課題一覧
1 - D-RTK3の記事のうち、「今回の検証内容は以下となります。」を含む語句で始まり「状のものが使用されています。」で終わる部分を、一字一句そのまま書き写してもらえますか。
2 - 次の(a)〜(c)は、D-RTK3の記事の内容と合っていますか。それぞれ「はい」か「いいえ」で答え、根拠となる記事の言葉を正確に引用してください。
(a) D-RTK3のねじ穴径は5/8インチである。
(b) 固定局の設定はMatrice350RTKで行った。
(c) D-RTK3を固定局として使う際、設置場所の絶対座標を入力する必要はない。
3 - D-RTK3の記事の続きを、最後の文の後から書いてもらえますか。

提示文
--------

【検証】DJI D-RTK3の販売を開始し、固定局および移動局(ローバー)の検証を行いました

DJIの新製品である、「D-RTK3」を当社でも導入しましたので、各種検証を行いました。

今回の検証内容は以下となります。

 

  1. 固定局としての使用方法
  2. 移動局(ローバー)としての使用方法

多機能ステーションのという名の通り、以前のD-RTK2の固定局の機能に加え、移動局(ローバー)としての機能を併せ持つ素晴らしい機器となります。

 

ケースは、Matrice350RTKの各種ペイロードと同じ形状のものが使用されています。

 

固定局としての使用方法

固定局として使用するために、純正の三脚またはお手持ちの三脚を使用します。

ねじ穴径は「5/8インチ」となっておりますので、ほとんどの測量機器の三脚が使用できます。

 

今回は当社の所持している汎用のエレベータ三脚を使用しました。

 

固定局の設定は最新機種の「Matrice4E」で行いました。

ちなみに、固定局として使用できる機体は以下となります。

 

  • DJI Matrice 4シリーズ
  • DJI Matrice 3D /3TD Matrice 300/350 RTK
  • Matrice 30シリーズ
  • DJI Mavic 3 Enterpriseシリーズ
  • T60
  • T50、T25
  • T40、T20P
  • DJI FlyCart 30
  • DJI Inspire 3

過去の機体でも使用できるところはうれしい点です。

 

固定局の詳しい設定

送信機のRTK設定画面のRTKサービスタイプを「D-RTK基地局」に設定します。

 

ステータスをタップして、D-RTK3を選択します。

 

今回実装された、D-RTK3の目玉機能である、「D-RTK座標のキャリブレーション」が現れます。
D-RTK3を固定局として使用する際には、実際に設置した場所の緯度、経度、高度の絶対座標を入力する必要があります。

--------

学習資料
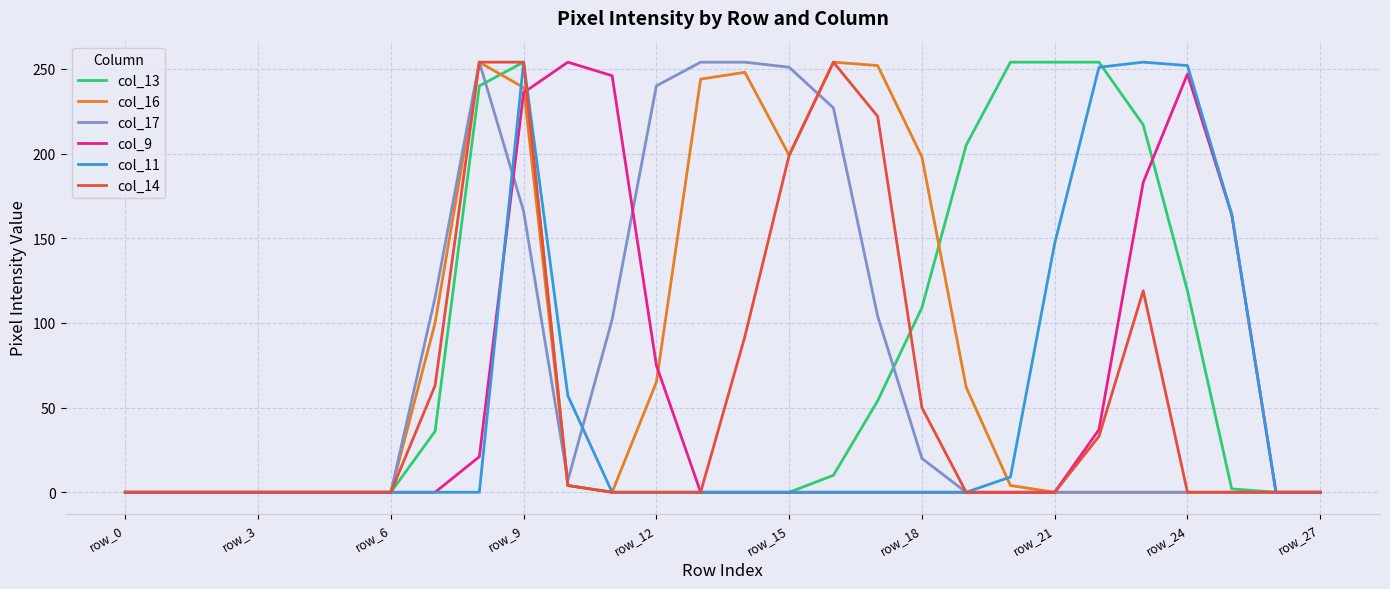

In col_9, how many points are higher than both neighbors (excluding endpoints)?

2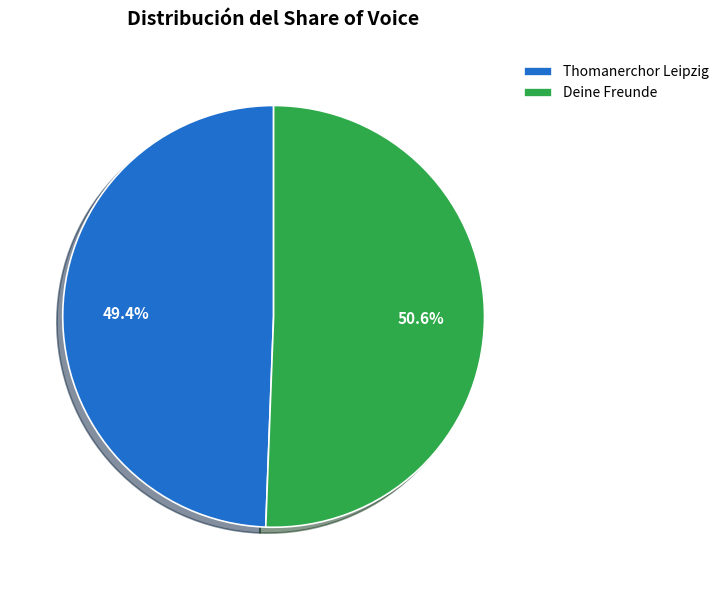

Is there any slice that represents more than half of the pie?

Yes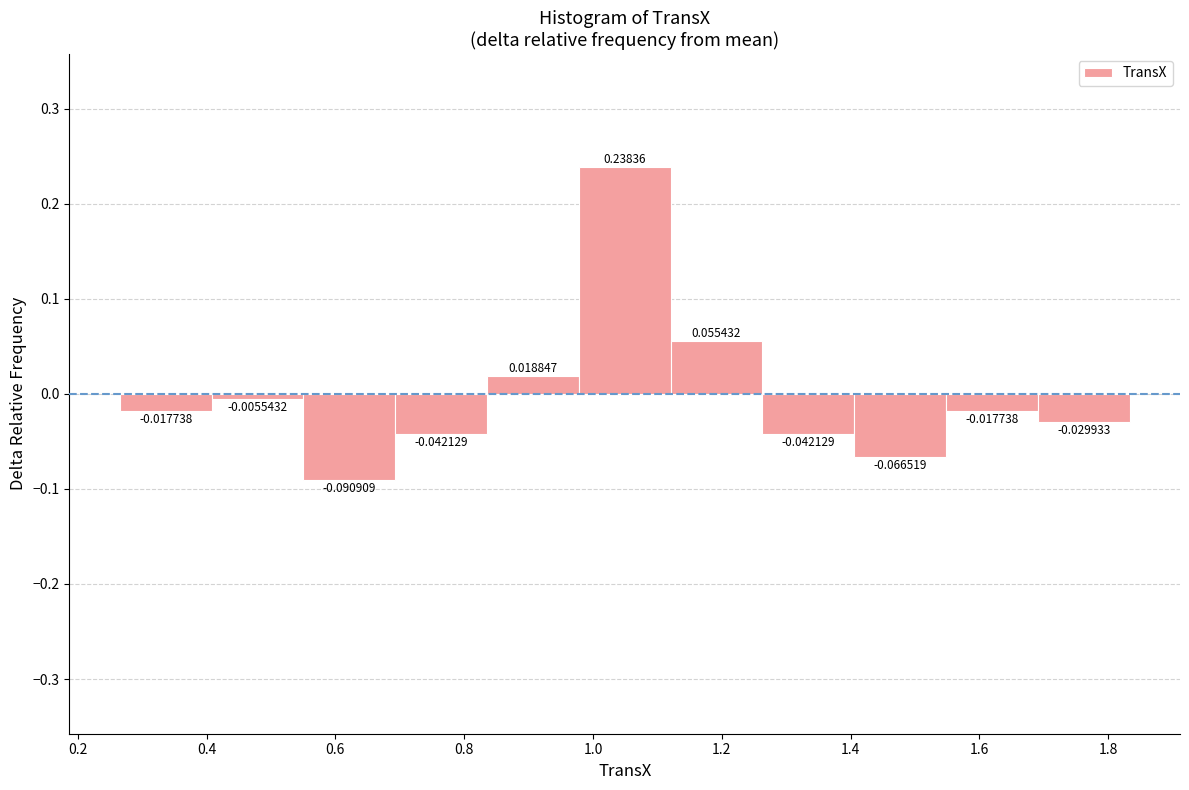

Over which range of the x-axis is the bar tallest?

0.98 to 1.12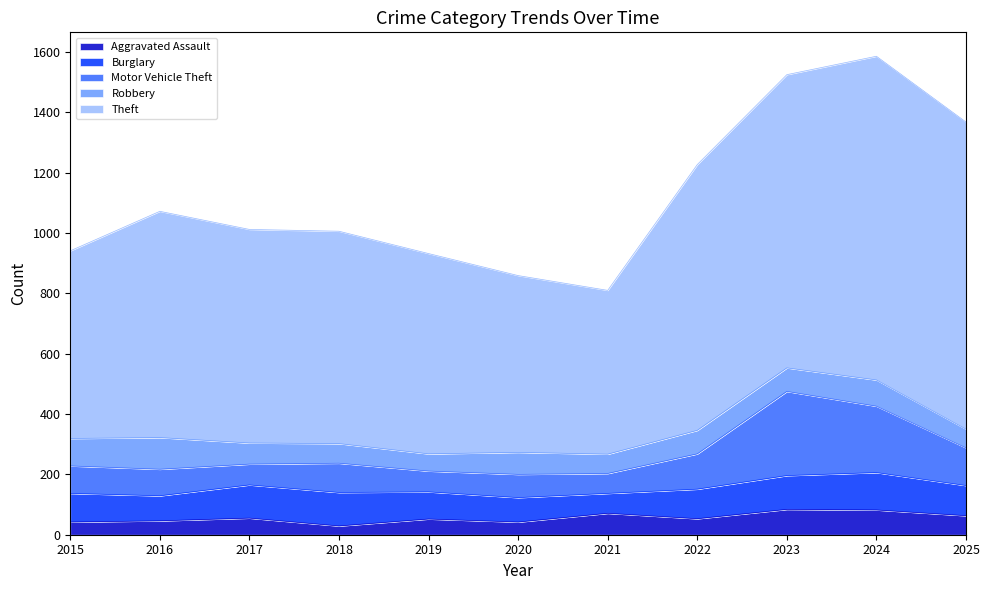

At which category is the sum across all series the highest?

2024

--------

解答一覧
1 -
今回の検証内容は以下となります。

 

  1. 固定局としての使用方法
  2. 移動局(ローバー)としての使用方法

多機能ステーションのという名の通り、以前のD-RTK2の固定局の機能に加え、移動局(ローバー)としての機能を併せ持つ素晴らしい機器となります。

 

ケースは、Matrice350RTKの各種ペイロードと同じ形状のものが使用されています。

2 -
(a) はい。『ねじ穴径は「5/8インチ」となっておりますので、ほとんどの測量機器の三脚が使用できます。』
(b) いいえ。『固定局の設定は最新機種の「Matrice4E」で行いました。』
(c) いいえ。『D-RTK3を固定局として使用する際には、実際に設置した場所の緯度、経度、高度の絶対座標を入力する必要があります。』

3 -
これはD-RTK2の時も同じでしたが、D-RTK2の場合は事前に計っておいた数値を手動で入力する必要がありましたが、D-RTK3の場合はPPPまたはネットワークRTKを使って、自動的に座標を取得し数値の入力ができるようになりました。

以下、設定画面となります。

 

1.D-RTK3を設置した場所を手動で入力するパターン

 

2.PPPを使用して自動入力するパターン

※PPPの場合は、精度が最大で20cmほどとなりますので、ご注意ください。
※20cmの精度で座標取得までに30分以上時間がかかりました。

 

3.ネットワークRTKを使用して自動入力するパターン

 ※座標取得はすぐに完了します

 

これまでD-RTK2では、手動での既知点の数値入力が必要であり、入力ミスによるエラーが発生することもありました。
今回のアップデートで非常にスムーズに飛行に取り掛かることができそうです。

 

移動局(ローバー)としての使用方法

今回のD-RTK3の目玉機能である、移動局の使用についてです。

 

ネットワークRTKを使用することで、GNSSローバーとして座標点を取得していくことができます。
これまでは、別途GNSSローバーを購入して運用していく必要がありましたが、D-RTK3にこの機能が実装されたため、導入時の費用面の削減にもつながりそうです。
使用するポールは5/8インチのねじ穴径であれば問題ないので、今回は当社の所持しているものを使用しました。

 

使用するアプリは、新たに登場した「DJI Enterpriseアプリ」となり、Android端末にインストールを行います。
 
ダウンロードとインストールはこちらから。
今回は、ver1.0.0を使用しています。

 

移動局の詳しい設定

最初にするべきことは、D-RTK3のモード切替となります。

D-RTK3の電源ボタンを「3回」押すことで、モード切替ができ、Mのマークが黄色になれば、移動局として使用できるようになります。

この作業を行わなければ、DJI Enterpriseアプリとリンクできませんので、ご注意ください。

 

固定局の際はMが「緑」

移動局の際はMが「黄」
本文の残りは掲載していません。